TASK DETAILS —
Within the listing below, how many lines hold the string "worn"? Only the number should be given.

DATA UNDER STUDY —

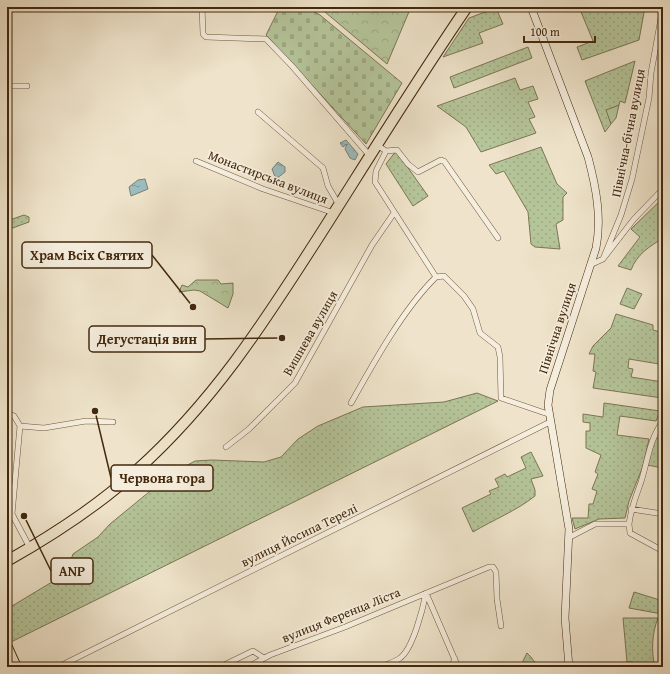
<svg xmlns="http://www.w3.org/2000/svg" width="670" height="674" viewBox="0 0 670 674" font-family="'Gentium Book Plus',serif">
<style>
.grass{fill:#b5c59a;stroke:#7c7653}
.forest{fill:url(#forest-crowns);stroke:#7c7653}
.cemetery{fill:url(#cemetery-stones);stroke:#7c7653}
.garden{fill:url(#garden-dots);stroke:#7c7653}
.water{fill:url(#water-ripples);stroke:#788177}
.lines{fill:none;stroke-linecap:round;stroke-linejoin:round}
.street-casing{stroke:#6e573c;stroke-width:6}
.secondary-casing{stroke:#43280c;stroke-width:8}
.primary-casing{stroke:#43280c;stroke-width:10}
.highway-casing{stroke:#43280c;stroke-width:12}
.street{stroke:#f5eddd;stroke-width:5}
.secondary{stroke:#f5eddd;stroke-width:7}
.primary{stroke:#efe4cb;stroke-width:8}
.highway{stroke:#efe4cb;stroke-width:10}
.labels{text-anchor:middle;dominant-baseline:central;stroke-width:3.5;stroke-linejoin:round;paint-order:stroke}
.street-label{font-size:13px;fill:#43280c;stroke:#f5eddd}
.leader{fill:none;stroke:#43280c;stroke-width:1.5}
.callout-dot{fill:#43280c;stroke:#f5eddd;stroke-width:1.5}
.callout{fill:#f5eddd;stroke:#43280c;stroke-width:1.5}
.callout-label{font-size:14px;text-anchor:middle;font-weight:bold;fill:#43280c}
</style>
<defs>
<pattern id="forest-crowns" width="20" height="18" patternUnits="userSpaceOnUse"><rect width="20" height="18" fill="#b5c59a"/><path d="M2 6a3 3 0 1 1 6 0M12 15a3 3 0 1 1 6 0" fill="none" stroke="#9da984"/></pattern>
<pattern id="cemetery-stones" width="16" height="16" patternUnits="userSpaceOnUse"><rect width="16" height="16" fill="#b5c59a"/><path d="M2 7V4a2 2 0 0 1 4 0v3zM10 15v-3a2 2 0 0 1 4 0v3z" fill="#9da984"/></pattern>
<pattern id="garden-dots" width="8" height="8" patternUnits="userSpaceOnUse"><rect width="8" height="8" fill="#b5c59a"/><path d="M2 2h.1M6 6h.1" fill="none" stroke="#9da984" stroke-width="1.8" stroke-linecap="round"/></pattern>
<pattern id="water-ripples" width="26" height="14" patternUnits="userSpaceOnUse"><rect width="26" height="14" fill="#9cbdbf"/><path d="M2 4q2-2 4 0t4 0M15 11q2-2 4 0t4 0" fill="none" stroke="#819a9a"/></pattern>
</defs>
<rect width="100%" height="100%" fill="#efe4cb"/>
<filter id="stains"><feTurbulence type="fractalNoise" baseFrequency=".005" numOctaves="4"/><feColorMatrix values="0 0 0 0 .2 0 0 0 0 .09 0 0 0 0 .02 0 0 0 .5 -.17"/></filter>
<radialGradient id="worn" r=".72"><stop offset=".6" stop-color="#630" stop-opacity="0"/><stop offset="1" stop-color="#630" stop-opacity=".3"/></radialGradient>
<path class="grass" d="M 619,105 L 616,118 L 611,124 L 605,110 Z"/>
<path class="forest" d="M 319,7 L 411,7 L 387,64 Z
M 196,280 L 218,280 L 221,284 L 233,283 L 233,294 L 228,308 L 200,291 L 194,290 L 179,292 L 182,285 L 188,287 Z"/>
<path class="cemetery" d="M 280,7 L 306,7 L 320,15 L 402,83 L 366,144 L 266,35 Z"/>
<path class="garden" d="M 579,7 L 645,7 L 639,40 L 582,60 L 577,47 L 593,41 Z
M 496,8 L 503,24 L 479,33 L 483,43 L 443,57 L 469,18 Z
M 528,47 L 532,58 L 454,88 L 450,77 Z
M 635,61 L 625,103 L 620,101 L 619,105 L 606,110 L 611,124 L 605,132 L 585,81 Z
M 515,78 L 520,90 L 533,86 L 538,99 L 528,102 L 535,117 L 529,119 L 536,133 L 481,152 L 466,127 L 437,106 Z
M 541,147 L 557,184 L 567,193 L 563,197 L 563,220 L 556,224 L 560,249 L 535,247 L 531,244 L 528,212 L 504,171 L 496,174 L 489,165 Z
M 396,151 L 428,196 L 413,206 L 386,164 Z
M 663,198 L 663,238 C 649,247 637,254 631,270 L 618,266 L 640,237 L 631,229 Z
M 24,215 L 29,217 L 29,222 L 7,230 L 7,221 Z
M 627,288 L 642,294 L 634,309 L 620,304 Z
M 616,314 L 653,325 L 653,330 L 660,332 L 661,348 L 659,364 L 629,359 L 628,368 L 633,369 L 631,377 L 663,382 L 662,398 L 593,388 L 596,372 L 593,371 L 595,354 L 589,354 L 593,346 L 611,328 Z
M 477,393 L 498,401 L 11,642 L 7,632 L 7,609 L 62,576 L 67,571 L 73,554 L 98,537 L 110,524 L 171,474 L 195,461 L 212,460 L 264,462 L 281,457 L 298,439 L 318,426 L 363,407 L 444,402 Z
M 604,403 L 660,411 L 656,421 L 620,416 L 617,435 L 649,439 L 643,466 L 629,501 L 625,518 L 599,519 L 575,529 L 572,518 L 588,518 L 589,504 L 593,504 L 597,491 L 592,489 L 598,474 L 595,472 L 601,455 L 586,448 L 586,431 L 590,431 L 590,423 L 583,422 L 583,414 L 603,417 Z
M 654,438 L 663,439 L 663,468 L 647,465 Z
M 531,452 L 543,476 L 531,479 L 535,490 L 535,496 C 516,511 493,520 473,532 L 462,508 L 491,494 L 489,491 L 499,487 L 495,479 L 505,474 L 507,477 L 526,468 L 521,457 Z
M 634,592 L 663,601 L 662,614 L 629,608 Z
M 623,618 L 658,618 C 652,633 651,651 655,667 L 635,667 L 633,662 L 627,662 Z
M 527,653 C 532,657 535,664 540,667 L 520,667 Z"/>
<path class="water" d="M 346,140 L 358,154 L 355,160 L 350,158 L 345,149 L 347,144 L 343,147 L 340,143 Z
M 278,162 L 285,167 L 285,172 L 276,179 L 272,169 Z
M 145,179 L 148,189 L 131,196 L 129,187 L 138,180 Z"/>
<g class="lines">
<g class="street-casing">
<path id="street" d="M 202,7 L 203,34 L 206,37 L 266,39 L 292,66 L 370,156
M 7,84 L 11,86 L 27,86
M 258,112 L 323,168 L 328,186 L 339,205
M 377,145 L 386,151 L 397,150 L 408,164 L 418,172 L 441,160 L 444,161 L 498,238
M 196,161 L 263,189 L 334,213
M 603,259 L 621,215 L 632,179 L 649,98 L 651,73 L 663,7
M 590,265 L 603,259 L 634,219 L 663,189
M 436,277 L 444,276 L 464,296 L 473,309 L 480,333 L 498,347 L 500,357 L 501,398 L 548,414
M 351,403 C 373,364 403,309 436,277 L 375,182 L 376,171 L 386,151
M 7,413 L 14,416 L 20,426 L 44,428 L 86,421 L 113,422
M 20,426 L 12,514 L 30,548
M 226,447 L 249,429 L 295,383 L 372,245 L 394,213
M 631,509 L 663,514
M 629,524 L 630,533 L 663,551
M 570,537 L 595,524 L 629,524 C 631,508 636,496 641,482 C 648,460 649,440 663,421
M 426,593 L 458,667
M 58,667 L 550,422
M 220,667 L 253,651 L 264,658
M 248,667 L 270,655 L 345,627 L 489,567 L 493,567 L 496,572 L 497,599 L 501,626
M 381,667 C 387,664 395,662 400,658 C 413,649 423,608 426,593
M 451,667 L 455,659"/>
</g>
<g class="secondary-casing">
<path id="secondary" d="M 531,7 L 588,157 C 596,187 602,218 596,248 L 550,390 L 548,405 L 569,529 L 565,618 L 569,667"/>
</g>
<g class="primary-casing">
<path id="primary" d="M 7,645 L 17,667"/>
</g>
<g class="highway-casing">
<path id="highway" d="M 7,561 C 53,535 97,507 136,471 C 213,402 263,324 318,238 C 367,161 415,83 467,7"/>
</g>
<use href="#street" class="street"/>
<use href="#secondary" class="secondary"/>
<use href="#primary" class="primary"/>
<use href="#highway" class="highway"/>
</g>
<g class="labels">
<g class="street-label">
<text transform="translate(628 133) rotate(-79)">Північна-бічна вулиця</text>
<text transform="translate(268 177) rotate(21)">Монастирська вулиця</text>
<text transform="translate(557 328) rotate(-72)">Північна вулиця</text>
<text transform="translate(310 333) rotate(-60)">Вишнева вулиця</text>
<text transform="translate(299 535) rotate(-26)">вулиця Йосипа Терелі</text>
<text transform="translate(341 615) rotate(-22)">вулиця Ференца Ліста</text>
</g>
</g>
<path class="leader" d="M193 307L152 255M282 338L205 339M95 411L111 478M24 516L51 571"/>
<g class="callout-dot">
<circle cx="193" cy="307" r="4"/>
<circle cx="282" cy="338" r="4"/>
<circle cx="95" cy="411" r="4"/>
<circle cx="24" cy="516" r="4"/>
</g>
<g class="callout">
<rect x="22" y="242" width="130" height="26" rx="4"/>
<rect x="89" y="326" width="116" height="26" rx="4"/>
<rect x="111" y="465" width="102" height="26" rx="4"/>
<rect x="51" y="558" width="42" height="26" rx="4"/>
</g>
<g class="callout-label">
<text x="87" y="260">Храм Всіх Святих</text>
<text x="147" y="344">Дегустація вин</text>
<text x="162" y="483">Червона гора</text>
<text x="72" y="576">ANP</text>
</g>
<rect width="670" height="674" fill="none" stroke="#efe4cb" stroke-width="24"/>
<rect x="8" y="8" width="654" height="658" fill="none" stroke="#43280c" stroke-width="2"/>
<rect x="12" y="12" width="646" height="650" fill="none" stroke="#43280c"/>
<path d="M524 36v6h71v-6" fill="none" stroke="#43280c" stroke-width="2"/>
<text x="530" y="36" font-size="12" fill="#43280c" stroke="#f5eddd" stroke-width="3" paint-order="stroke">100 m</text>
<rect width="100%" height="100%" filter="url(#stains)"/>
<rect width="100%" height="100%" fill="url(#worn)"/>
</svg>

RESULT FOR THIS TASK —
2